Supplied text:
▼

Spinning up a Cassandra Cluster on Google Cloud (for free) with just a browser

Sreekar Reddy
4 min readOct 13, 2016

--

Installing and starting Cassandra or Hadoop like distributed software on your desktop is simple, just run whatever startup script they provided. Pretty much works. But when you want to run a cluster on your desktop, you have multiple complex options where things always go wrong and make you cry.

Rather than learning big data, you learn about how to use bridged networking on Virtual Box. Instead I have helped people spin up a cluster (Cassandra) on Google cloud in less than 20 minutes. The reason is the networking is handled for you and they don’t need you to learn about SSH-ing and other stuff (which you eventually learn)

Google cloud is a cloud platform where you can spin up servers and install your software on them. It provides a lot of other advanced services but they are not of interest to us here. The feature we use is called “Compute Engine”.

So sign up for Google cloud for 60-day trial and login.

First screen you will see after login. Click “GO TO CONSOLE”

Now you are in console screen. Console is your main screen from where you have access to all the features of Google cloud.

Click “Compute Engine” where we can create our own servers

Compute Engine is the feature we want to use to create our own server which is called as “VM (Virtual Machine)” or“VM Instance” (For AWS folks, it is EC2). Now create instance and select the following options.

Enter your server properties here

You can use the following configuration for reference:

  1. Name: Any name
  2. Zone: Any zone is fine, optimally select the one that is near to you
  3. Machine type: select RAM and CPUs( number of cores)
  4. Boot Disk (OS you want in your server) — select Cent OS 7

You can leave the rest. Do this with one more server. It takes some time to spin up two machines for Google cloud.

You should see two machines created with a green symbol beside them

Now is the time to connect to your servers (which are in cloud) and install Cassandra and make a cluster. Follow this to connect to a command-line terminal to your just created Linux machines.

This access is called SSH. The commands you enter in this window will affect your server

Once you have that, download Cassandra and it’s required software using the following steps. ( Note: Do it on both servers)

Get Java 8: sudo yum install java-1.8.0-openjdk.x86_64
Get a program called wget to download Cassandra: sudo yum install wget
Get Cassandra: wget http://mirrors.ibiblio.org/apache/cassandra/3.9/apache-cassandra-3.9-bin.tar.gz
Get some required tools: sudo yum install net-tools

You can start Cassandra at this point on both servers and use them normally. But to make cluster we need to change a few lines in configuration file called cassandra.yaml

Unzip cassandra : tar -xzvf apache-cassandra-3.9-bin.tar.gz
cd apache-cassandra-3.9
cd conf

Find the IP address of your machine with “ifconfig” command. Copy that.

▲

Data under study:
▼

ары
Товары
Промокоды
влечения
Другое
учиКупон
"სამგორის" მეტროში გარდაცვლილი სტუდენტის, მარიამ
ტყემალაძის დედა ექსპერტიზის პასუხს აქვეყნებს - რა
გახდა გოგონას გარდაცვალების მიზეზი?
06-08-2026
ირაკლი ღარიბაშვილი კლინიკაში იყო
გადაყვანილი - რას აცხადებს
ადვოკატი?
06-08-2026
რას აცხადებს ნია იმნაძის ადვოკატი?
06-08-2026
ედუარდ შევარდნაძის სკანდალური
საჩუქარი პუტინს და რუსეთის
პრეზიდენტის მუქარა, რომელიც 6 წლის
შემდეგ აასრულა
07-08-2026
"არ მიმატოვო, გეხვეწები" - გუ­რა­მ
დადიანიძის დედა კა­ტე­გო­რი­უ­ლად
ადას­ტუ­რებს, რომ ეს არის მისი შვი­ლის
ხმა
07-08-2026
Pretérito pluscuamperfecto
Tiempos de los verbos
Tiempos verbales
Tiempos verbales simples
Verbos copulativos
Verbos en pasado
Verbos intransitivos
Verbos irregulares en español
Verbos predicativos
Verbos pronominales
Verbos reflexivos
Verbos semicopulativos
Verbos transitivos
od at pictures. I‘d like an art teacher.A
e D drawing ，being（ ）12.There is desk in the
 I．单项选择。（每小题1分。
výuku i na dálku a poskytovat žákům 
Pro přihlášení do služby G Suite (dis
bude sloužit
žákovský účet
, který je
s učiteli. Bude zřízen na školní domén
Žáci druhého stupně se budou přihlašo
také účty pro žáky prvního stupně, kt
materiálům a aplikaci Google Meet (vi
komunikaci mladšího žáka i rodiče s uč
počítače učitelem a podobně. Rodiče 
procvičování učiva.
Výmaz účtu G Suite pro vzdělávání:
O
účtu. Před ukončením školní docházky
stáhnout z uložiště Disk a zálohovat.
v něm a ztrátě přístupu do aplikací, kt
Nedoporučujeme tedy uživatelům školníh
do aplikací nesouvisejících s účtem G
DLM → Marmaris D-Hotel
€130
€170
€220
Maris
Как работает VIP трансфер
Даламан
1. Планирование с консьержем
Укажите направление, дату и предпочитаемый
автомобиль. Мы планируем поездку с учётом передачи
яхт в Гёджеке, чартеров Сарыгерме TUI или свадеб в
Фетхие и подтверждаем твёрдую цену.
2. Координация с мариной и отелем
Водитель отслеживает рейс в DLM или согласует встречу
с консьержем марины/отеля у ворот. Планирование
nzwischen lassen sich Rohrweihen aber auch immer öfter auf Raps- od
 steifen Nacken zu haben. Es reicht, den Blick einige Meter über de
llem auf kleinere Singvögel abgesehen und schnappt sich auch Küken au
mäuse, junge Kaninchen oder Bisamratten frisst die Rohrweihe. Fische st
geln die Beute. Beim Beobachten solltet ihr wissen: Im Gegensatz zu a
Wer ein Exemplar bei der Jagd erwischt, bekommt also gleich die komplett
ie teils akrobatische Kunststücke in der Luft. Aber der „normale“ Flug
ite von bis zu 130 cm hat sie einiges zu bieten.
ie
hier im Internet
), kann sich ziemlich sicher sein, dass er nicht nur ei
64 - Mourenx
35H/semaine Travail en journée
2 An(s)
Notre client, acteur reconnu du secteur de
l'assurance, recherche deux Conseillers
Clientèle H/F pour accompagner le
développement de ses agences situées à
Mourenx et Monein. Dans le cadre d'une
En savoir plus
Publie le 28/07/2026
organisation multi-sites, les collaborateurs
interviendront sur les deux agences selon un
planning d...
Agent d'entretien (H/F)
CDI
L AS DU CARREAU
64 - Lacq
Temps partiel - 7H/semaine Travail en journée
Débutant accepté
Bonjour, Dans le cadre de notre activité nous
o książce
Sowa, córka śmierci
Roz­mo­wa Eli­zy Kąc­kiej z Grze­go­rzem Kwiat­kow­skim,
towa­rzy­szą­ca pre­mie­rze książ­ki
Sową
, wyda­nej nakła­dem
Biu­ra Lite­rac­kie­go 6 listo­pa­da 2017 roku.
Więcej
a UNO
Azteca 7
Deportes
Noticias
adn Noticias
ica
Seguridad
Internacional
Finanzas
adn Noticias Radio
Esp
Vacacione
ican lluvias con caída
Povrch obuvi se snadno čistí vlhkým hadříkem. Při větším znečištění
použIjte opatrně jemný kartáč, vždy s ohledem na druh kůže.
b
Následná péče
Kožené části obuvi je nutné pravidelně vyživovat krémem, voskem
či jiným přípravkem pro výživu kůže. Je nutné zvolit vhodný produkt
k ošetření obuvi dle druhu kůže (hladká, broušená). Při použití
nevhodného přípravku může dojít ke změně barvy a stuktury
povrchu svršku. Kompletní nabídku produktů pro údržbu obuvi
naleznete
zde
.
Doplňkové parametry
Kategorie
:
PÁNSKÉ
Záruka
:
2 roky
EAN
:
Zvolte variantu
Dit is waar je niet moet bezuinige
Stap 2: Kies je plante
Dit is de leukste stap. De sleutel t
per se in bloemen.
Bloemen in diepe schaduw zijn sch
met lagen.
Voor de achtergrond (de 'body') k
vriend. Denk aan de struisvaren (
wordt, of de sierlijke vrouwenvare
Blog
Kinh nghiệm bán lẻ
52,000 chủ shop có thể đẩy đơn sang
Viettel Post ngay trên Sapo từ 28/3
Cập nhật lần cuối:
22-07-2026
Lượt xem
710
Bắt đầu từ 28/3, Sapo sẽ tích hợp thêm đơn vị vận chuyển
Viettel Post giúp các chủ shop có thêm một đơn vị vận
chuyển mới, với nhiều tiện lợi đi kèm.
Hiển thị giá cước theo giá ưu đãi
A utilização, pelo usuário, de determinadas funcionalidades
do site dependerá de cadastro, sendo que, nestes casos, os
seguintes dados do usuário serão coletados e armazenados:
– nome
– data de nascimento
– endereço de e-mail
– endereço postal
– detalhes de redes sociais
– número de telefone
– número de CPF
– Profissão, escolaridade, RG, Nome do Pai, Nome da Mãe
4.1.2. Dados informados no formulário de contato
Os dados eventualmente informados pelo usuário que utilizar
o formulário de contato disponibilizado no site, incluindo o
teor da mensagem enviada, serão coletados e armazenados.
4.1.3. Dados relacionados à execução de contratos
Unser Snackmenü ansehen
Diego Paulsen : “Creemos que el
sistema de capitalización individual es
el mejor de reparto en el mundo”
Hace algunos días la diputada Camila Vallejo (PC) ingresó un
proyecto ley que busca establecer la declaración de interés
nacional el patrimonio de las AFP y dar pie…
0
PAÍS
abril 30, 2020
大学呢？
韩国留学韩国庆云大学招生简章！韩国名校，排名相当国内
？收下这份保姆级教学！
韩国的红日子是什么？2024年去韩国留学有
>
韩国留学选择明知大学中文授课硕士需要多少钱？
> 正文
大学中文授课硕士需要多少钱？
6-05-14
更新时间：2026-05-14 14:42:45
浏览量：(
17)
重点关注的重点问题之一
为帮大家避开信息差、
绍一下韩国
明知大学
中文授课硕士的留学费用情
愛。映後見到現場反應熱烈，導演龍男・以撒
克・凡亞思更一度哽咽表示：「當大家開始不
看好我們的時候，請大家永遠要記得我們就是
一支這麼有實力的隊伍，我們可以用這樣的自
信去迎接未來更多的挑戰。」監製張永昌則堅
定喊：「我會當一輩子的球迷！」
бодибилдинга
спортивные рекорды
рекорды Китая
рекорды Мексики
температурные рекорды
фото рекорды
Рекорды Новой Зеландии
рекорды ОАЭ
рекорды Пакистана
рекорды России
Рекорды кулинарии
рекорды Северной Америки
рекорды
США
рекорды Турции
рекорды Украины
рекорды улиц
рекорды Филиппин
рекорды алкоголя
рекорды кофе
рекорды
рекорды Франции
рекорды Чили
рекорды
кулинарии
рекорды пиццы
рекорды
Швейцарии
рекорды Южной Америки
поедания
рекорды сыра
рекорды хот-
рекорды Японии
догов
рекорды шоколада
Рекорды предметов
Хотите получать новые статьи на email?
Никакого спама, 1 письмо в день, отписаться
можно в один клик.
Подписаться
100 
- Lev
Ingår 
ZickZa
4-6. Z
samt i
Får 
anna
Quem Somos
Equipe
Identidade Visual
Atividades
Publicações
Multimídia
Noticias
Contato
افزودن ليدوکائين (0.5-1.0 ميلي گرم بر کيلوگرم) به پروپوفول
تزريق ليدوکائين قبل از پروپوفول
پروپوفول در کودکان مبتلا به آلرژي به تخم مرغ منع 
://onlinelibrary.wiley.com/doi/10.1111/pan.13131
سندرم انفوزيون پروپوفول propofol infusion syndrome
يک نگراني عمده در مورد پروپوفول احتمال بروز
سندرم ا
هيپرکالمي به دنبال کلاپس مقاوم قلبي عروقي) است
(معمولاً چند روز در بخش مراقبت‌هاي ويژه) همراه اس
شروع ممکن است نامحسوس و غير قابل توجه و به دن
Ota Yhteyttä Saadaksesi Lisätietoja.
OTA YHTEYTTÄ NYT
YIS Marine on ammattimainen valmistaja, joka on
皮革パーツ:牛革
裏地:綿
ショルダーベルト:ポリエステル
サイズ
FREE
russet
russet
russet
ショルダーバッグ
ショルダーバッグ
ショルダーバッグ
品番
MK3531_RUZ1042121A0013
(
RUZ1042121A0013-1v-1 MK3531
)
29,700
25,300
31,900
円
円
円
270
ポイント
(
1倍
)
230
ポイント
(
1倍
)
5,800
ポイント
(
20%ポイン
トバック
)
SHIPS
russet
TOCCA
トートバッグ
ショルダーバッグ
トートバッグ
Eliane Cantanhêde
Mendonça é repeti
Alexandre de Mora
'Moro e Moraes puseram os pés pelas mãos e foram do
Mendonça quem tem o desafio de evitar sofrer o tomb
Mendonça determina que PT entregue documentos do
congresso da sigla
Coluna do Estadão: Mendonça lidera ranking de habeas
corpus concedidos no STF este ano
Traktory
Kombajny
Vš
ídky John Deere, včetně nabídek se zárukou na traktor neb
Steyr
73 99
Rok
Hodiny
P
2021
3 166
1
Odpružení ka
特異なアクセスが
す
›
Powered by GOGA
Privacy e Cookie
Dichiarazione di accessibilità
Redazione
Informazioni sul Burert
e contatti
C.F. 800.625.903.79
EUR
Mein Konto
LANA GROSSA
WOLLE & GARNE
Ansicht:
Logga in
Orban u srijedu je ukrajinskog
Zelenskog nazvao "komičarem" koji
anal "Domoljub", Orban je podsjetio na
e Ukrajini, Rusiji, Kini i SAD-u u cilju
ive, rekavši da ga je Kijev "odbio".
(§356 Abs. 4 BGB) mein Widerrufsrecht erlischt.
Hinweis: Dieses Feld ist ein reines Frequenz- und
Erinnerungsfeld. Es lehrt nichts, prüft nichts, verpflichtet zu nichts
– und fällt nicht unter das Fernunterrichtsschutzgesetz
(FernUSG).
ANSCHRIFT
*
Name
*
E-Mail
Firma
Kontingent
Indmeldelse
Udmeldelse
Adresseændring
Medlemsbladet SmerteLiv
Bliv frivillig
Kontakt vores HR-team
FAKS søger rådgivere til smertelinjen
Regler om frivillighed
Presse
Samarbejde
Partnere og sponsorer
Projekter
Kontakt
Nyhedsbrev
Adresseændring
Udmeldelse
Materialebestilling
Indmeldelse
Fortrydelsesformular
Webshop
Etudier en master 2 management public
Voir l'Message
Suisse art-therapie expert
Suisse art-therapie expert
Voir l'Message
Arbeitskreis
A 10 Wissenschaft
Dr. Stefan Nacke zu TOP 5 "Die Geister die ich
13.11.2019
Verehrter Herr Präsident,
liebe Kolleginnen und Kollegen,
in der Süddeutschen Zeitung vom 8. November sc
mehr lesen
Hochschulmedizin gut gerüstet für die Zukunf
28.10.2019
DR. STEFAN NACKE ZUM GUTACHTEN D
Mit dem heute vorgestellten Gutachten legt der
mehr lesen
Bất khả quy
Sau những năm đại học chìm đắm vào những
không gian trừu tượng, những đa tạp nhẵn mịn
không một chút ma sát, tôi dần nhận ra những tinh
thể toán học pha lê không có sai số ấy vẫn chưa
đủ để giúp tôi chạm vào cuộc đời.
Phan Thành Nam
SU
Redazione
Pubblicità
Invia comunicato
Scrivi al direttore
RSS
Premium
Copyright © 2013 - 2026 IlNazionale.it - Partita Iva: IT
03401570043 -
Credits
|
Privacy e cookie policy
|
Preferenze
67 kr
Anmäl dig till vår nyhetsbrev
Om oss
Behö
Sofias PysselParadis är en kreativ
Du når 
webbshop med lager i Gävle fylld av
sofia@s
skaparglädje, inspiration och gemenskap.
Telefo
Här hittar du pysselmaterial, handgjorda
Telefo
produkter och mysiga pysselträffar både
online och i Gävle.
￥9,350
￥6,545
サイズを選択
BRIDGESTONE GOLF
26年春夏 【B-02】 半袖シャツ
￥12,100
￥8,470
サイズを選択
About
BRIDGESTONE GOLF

▲

Explore the material:
(a) Using the Cassandra cluster guide, answer these:
(i) How long is the Google cloud trial that the guide says to sign up for?
(ii) Which operating system does it say to select for the boot disk?
(iii) Which command does it give for finding the machine's IP address?
(b) Print the part of the Cassandra cluster guide that opens with the words containing "Compute Engine is" and closes with "for Google cloud.".

Answers by item number:
(a)
(i) 60 days
(ii) Cent OS 7
(iii) ifconfig

(b)
Compute Engine is the feature we want to use to create our own server which is called as “VM (Virtual Machine)” or“VM Instance” (For AWS folks, it is EC2). Now create instance and select the following options.

Enter your server properties here

You can use the following configuration for reference:

  1. Name: Any name
  2. Zone: Any zone is fine, optimally select the one that is near to you
  3. Machine type: select RAM and CPUs( number of cores)
  4. Boot Disk (OS you want in your server) — select Cent OS 7

You can leave the rest. Do this with one more server. It takes some time to spin up two machines for Google cloud.